Let's say if I have 4 indexers at one site 'AB' and 4 indexers at another site 'CD'(DR site).
site_replication_factor=origin:2,total:3
site_search_factor=origin:1,total:2
Question :1 I understand from this document that in a situation where 3 of my indexers go down at 'AB' site , my 4th indexer will keep on ingesting the data and would keep copies in reserve state to be distributed when other indexers come back in place? Please confirm.
Question :2 What if all my 4 indexers go down at 'AB' site ..how would ingestion be managed then ? Would cluster master automate the data ingestion to DR site 'CD' indexers ?
Question :3 Since I have site_replication_factor of origin:2, total:3 and let's say two indexer machines at 'AB' site, both holding copy of same bucket goes down. Now, in this situation all copies(two) for a specific bucket become unavailable at site 'AB', then would cluster master instruct to receive a copy from DR site 'CD' and get that copied to 2 running indexers at 'AB' site ?
Answer 1: Confirmed. Sort of. There's no such thing as a "reserve state". Buckets simply won't be replicated until another AB indexer comes on-line.
Answer 2: It depends on how you've set up your outputs.conf files in your environment. If they contain all indexers or use Indexer Discovery then the sending systems will send their data to a surviving indexer. If there are servers configured to send only to site AB then they will buffer data until an AB indexer is available.
Answer 3: Yes, the CM will try to restore the replication and search factors by copying data from the CD site to surviving indexers in the AB site.
/Answer 2: It depends on how you've set up your outputs.conf files in your environment. If they contain all indexers or use Indexer Discovery then the sending systems will send their data to a surviving indexer. If there are servers configured to send only to site AB then they will buffer data until an AB indexer is available./
What all I need to look at ? to know more around this behavior ? is this something which cluster master is going to control ?
Please be noted that we have Active-Active configuration where both the sites receive data from different clients and are acting as DR for each other as well.
Look at the outputs.conf file(s) in your deployment server's deployment-apps
directory. It may also be in your CM tool (Ansible, Puppet, etc.).
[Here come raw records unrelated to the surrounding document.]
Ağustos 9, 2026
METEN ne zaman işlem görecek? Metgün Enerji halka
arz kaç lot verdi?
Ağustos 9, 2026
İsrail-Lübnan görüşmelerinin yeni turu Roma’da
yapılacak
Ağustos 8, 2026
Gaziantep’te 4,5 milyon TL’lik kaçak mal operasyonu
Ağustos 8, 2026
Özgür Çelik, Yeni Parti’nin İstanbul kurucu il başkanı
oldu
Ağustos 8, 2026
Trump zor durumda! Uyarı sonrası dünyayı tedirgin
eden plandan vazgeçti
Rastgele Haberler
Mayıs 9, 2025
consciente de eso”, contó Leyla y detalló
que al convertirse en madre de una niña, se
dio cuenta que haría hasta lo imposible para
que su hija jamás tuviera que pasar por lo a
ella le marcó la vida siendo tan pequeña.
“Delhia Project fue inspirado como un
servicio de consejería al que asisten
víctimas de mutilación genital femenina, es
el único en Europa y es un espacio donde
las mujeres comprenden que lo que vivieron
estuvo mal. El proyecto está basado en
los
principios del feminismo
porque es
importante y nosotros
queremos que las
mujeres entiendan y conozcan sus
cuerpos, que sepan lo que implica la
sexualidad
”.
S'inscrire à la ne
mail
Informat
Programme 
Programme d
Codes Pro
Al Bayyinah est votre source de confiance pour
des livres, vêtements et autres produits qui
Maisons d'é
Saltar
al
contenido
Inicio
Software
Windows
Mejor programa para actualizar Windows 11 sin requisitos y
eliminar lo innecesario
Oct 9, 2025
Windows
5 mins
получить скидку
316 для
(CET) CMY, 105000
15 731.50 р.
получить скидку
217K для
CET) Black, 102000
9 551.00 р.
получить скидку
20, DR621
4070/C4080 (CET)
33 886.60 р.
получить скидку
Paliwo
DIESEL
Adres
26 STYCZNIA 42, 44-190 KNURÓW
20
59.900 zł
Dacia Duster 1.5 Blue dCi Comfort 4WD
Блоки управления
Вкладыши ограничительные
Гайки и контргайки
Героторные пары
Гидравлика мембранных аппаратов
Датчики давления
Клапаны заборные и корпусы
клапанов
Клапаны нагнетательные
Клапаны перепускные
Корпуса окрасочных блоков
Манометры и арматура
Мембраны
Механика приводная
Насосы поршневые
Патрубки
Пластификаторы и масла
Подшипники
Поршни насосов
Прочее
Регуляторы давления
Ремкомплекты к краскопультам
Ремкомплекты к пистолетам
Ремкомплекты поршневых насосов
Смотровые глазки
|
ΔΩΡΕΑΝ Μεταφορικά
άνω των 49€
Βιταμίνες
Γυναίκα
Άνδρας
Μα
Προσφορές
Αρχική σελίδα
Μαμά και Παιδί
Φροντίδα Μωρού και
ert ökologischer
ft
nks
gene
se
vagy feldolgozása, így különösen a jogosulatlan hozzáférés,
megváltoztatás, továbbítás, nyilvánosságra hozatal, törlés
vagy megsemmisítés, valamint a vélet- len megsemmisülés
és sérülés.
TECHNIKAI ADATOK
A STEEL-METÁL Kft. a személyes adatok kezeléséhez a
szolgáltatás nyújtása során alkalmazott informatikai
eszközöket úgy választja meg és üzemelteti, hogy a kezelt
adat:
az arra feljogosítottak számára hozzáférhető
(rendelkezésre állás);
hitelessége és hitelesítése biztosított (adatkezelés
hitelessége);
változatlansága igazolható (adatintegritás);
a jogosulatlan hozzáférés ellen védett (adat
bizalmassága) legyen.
Active/active is normal multi-site cluster behavior.
Active-Active in the sense that both the sites will have licensing cost for the clients they will be ingesting for and not only the other site acting as DR.
To be true, all the documents I have gone through on splunk official website does not explain in particular where single CM handles two different active sites that are fulfilling HA & DR requirements along with ingesting their own data. Could you please point me to such online doc which explains it with all the needed settings for .conf files ?
Also , ansible playbook which is converting the two sites into multi-site active-active configuration seems to have below parameters only for server.conf -
'constrain_singlesite_buckets' -- 'false',
'multisite', value -- 'true'
'available_sites' -- 'site1,site2'
'site_replication_factor' -- origin:2, total:3
'site_search_factor' -- origin:1, total:2
'replication_factor' -- value: '1'
'search_factor' -- value: '1'
Seems to be nothing specific under output.conf other than some parameters for forwarding CM data to indexers -
forwardedindex.filter.disable = true
indexAndForward = false
Your outputs.conf file must have a server
setting or a indexerDiscovery
setting.
But that's what you suggested to look at under outputs.conf -
/Your outputs.conf file must have a server setting or a indexerDiscovery setting./
and here is what splunk says around these parameters -
"server = [|]:, [|]:, ...
* A comma-separated list of one or more systems to send data to over a
TCP socket.
* Required if the 'indexerDiscovery' setting is not set.
* Typically used to specify receiving Splunk systems, although you can use
it to send data to non-Splunk systems (see the 'sendCookedData' setting).
* For each system you list, the following information is required:
* The IP address or server name where one or more systems are listening.
* The port on which the syslog server is listening.
indexerDiscovery =
* The name of the master node to use for indexer discovery.
* Instructs the forwarder to fetch the list of indexers from the master node
specified in the corresponding [indexer_discovery:] stanza.
* No default."
My point was outputs.conf does not restrict the SH to search on any specific indexers. Nor does it restrict ingestion of data to any specific site.
outputs.conf for CM , right !!!
Request if you can point me to some online doc that explains it and can explain how these parameters control such mechanism in active-active cluster ..would be really helpful.
outputs.conf not for CM, but for everything else (except indexers). The file is documented in the Admin manual and in $SPLUNK_HOME/etc/system/README/outputs.conf.spec.
I understand that this would restrict SH to search on some site-specific indexers.
But what about restricting ingestion of data to some specific site ?
We are using HEC.
outputs.conf has nothing to do with running searches. Nor does it have anything to do with ingesting data. It merely tells a Splunk instance where to put its data.